By BBN Staff: The Special Envoy for Women and Children (SEWC), Mrs. Kim Simplis Barrow, issued a statement today condemning the use of corporal punishment as a means of disciplining children.
Taking to social media, Barrow noted that Belize was the fifth country in the world to ratify the Convention on the Rights of the Child which requires the country to take steps to ensure that children are proctected from all forms of physical violence, injury, or abuse, including the practice of corporal punishment.
Barrow notes that the Committee on the Rights of the Child and Human Rights Committee has repeatedly recommended that Belize amend Section 27 of the Criminal Code which makes provision for parents to use force to discipline their children.
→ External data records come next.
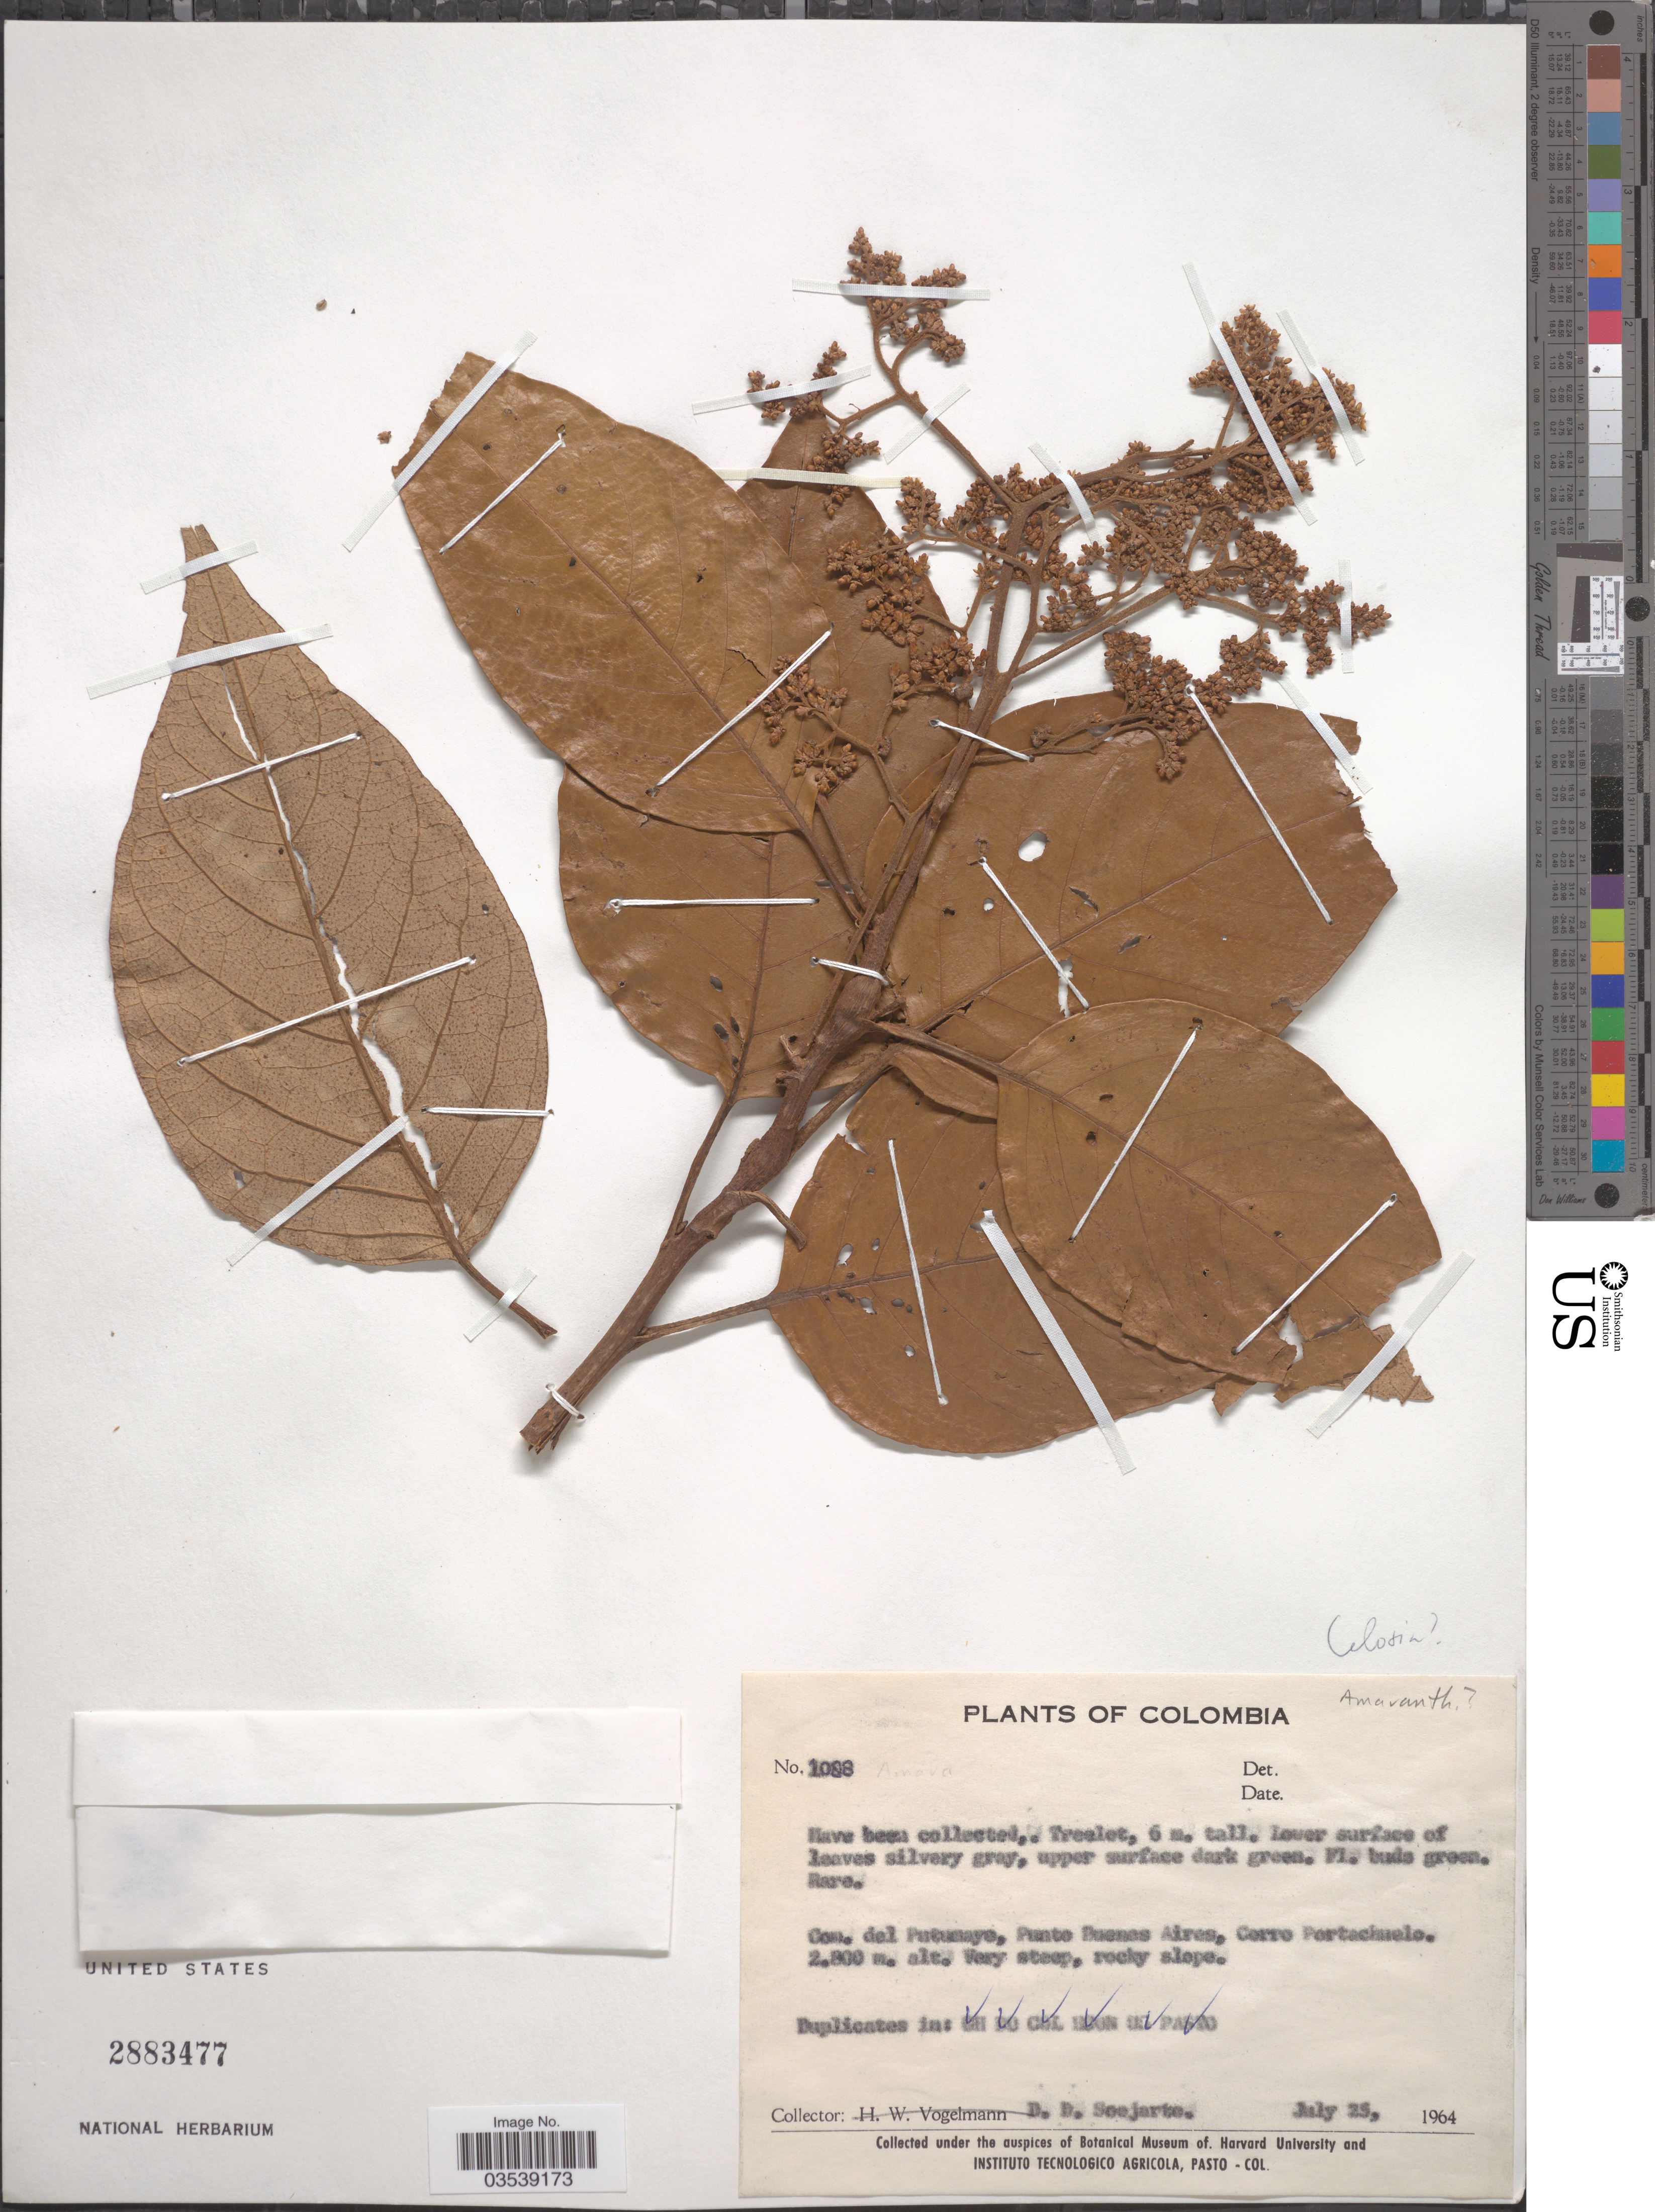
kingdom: Plantae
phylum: Tracheophyta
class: Magnoliopsida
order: Caryophyllales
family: Amaranthaceae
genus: Celosia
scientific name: Celosia sp.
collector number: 1088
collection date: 1964-07-25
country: Colombia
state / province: Putumayo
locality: Com. del Putumayo, Punto Buenos Aires, Cerro Portachuelo.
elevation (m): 2800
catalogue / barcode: US 2883477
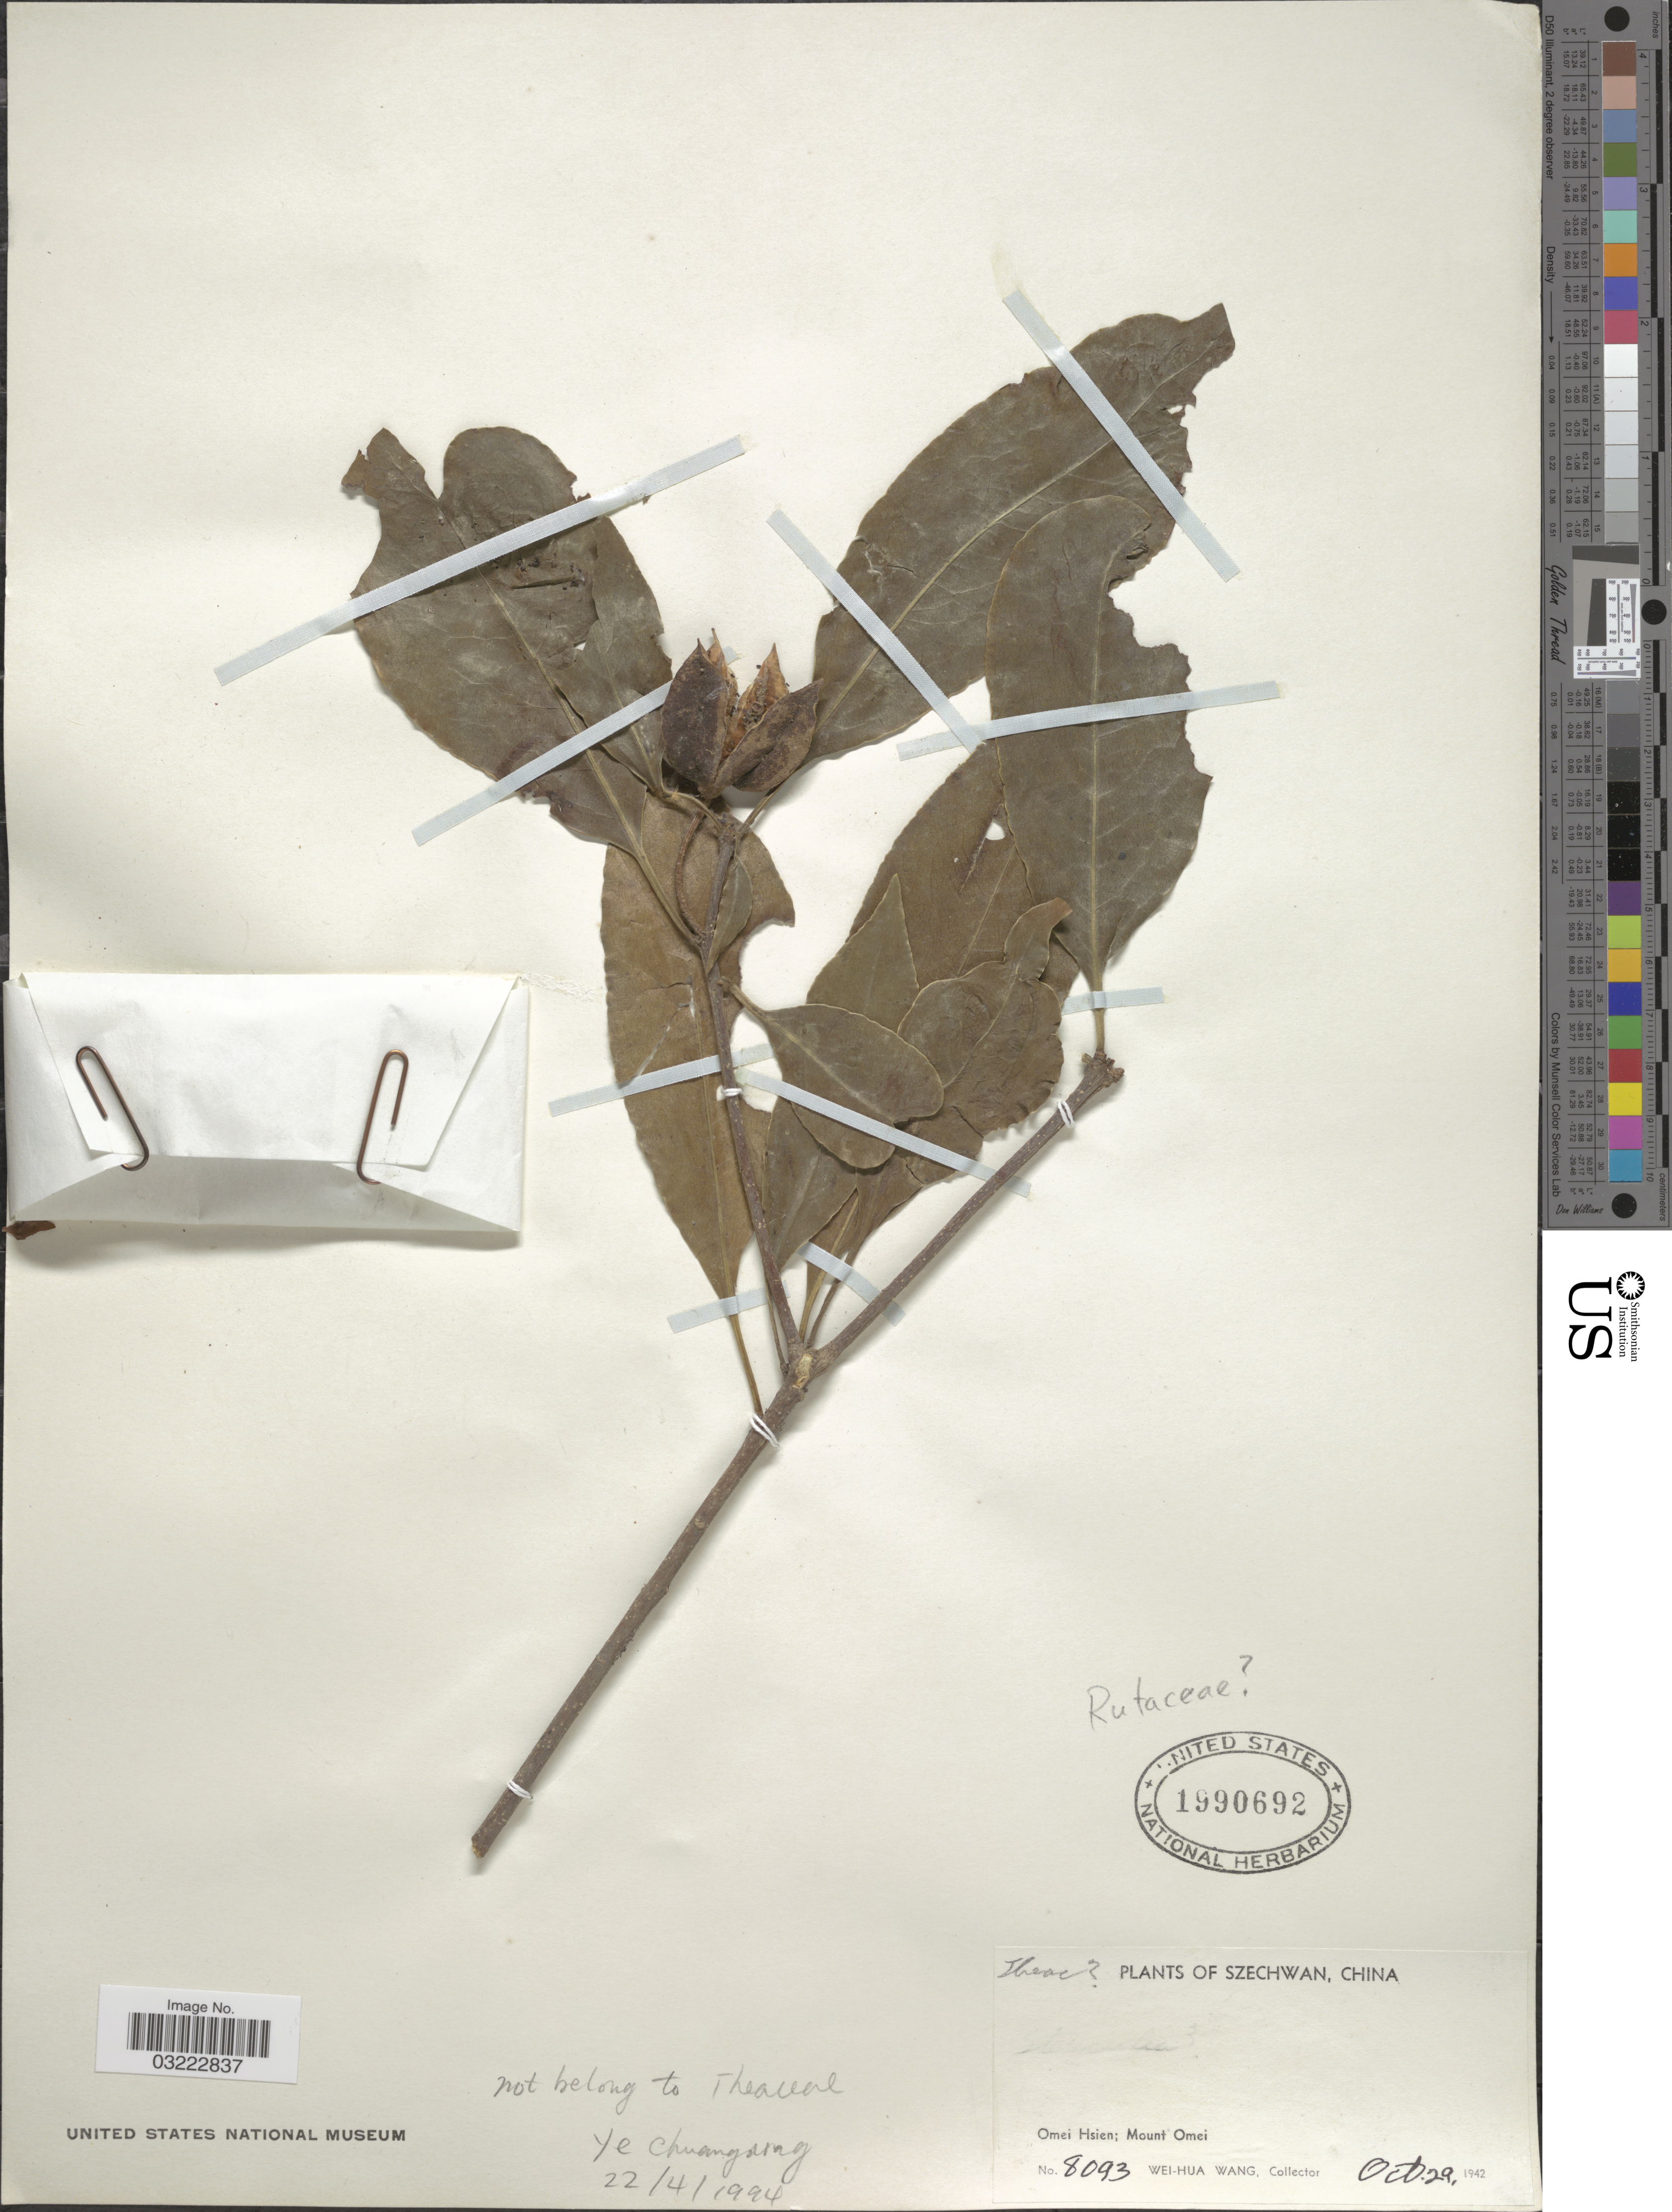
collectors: W. Wang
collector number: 8093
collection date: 1942-10-29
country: China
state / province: Sichuan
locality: Szechwan, Omei Hsien; Mount Omei.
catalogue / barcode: US 1990692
“With the ongoing stresses in our households, due to COVID-19, we must ensure that our most vulnerable are protected and not encourage practices that could harm children’s physical and mental well-being. We encourage parents and caregivers to use positive discipline methods that teach children appropriate behaviors through respectful and non-violent practices such as correcting misbehavior, rewarding correct behavior, and consequences,” the SEWC said.
While Barrow’s statement did not target a specific event, it notably follows statements made by Attorney General Michael Peyrefitte and Commissioner of Police Chester Williams yesterday, who both endorsed corporal punishment as a means of discipline.
Peyrefitte stressed that all citizens have a role to play in the fight against crime and violence and that parents have a special obligation to ensure that their children are raised properly. In that light, he views it an obligation for parent to discipline their children, even if that discipline needs to be in form of corporal punishment. Williams agreed, noting that the force used must be reasonable and not cause harm or injury to the child.